Monday, October 03, 2005

Democracy Now! | Orleans Parish DA Eddie Jordan on Racial Stereotyping, Police Looting and Private Military Contractors

Democracy Now! | Orleans Parish DA Eddie Jordan on Racial Stereotyping, Police Looting and Private Military Contractors: "EDDIE JORDAN: Well, I was saddened to learn that the allegations of massive bloodshed in the Superdome were exaggerated by media outlets. I'm -- actually, I'm pleased that there was very little bloodshed, but it seems to me that the national media outlets had an obligation to verify the charges being made by some of the evacuees and some of the public officials.

AMY GOODMAN: How did this happen? I mean, it had such a tremendous effect: The Red Cross not going in, saying they're afraid; the reports in the Superdome and the Convention Center. When did you start to get a sense that this was urban myth or on a national scale perhaps just your traditional racist stereotyping?

EDDIE JORDAN: Well, I didn't get a sense that there was a large element of exaggeration until I visited the morgue's office.
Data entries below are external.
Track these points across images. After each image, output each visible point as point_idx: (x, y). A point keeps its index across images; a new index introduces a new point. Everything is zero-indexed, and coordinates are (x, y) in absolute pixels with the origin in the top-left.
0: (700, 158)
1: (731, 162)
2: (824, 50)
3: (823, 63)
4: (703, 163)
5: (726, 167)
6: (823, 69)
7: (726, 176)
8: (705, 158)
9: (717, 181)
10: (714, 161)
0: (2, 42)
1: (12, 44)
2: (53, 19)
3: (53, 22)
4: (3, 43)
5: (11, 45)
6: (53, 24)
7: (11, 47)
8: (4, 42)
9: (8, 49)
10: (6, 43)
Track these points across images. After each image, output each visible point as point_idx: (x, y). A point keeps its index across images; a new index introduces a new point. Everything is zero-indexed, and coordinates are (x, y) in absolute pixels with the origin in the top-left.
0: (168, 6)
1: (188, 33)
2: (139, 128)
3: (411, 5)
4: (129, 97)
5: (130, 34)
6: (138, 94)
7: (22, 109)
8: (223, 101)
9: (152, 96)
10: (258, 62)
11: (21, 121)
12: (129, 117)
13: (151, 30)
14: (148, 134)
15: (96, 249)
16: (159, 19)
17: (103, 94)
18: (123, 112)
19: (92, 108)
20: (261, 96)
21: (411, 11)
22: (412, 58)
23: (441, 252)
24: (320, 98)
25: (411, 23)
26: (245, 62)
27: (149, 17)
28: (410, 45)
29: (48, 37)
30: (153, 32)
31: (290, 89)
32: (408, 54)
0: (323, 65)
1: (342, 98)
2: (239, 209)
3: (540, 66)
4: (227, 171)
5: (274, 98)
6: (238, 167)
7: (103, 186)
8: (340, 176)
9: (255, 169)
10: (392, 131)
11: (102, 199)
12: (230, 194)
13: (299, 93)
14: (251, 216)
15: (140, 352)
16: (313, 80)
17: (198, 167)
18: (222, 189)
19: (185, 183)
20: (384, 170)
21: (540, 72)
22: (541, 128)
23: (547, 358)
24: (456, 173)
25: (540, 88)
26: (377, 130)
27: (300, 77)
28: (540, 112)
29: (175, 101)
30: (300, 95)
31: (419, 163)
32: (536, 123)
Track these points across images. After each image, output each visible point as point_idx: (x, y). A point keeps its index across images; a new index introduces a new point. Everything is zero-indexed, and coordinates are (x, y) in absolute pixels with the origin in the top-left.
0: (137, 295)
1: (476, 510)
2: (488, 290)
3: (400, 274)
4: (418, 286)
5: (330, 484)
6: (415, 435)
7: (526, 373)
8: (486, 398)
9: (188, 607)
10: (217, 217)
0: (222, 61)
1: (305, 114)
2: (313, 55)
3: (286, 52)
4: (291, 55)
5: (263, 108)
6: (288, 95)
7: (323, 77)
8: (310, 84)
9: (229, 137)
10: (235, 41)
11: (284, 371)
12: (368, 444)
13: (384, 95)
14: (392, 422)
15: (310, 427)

And I was fully expecting that there would be many, many bodies associated with violence and also many children who would have died as a result of violence. And I expected there to be a number of killings both at the Convention Center and the Superdome.

And I asked the coroner and some of his employees about those allegations and the information that they had received in connection with their receipt of the bodies from New Orleans in the days immediately after the storm, and I was shocked to learn that there were only two bodies that were associated with the Convention Center and the Superdome, and actually that was one apiece. And then there were only two other bodies associated with violence in the days immediately after the storm. So, that was a total of four, and that was clearly inconsistent with the reports that I had seen on television."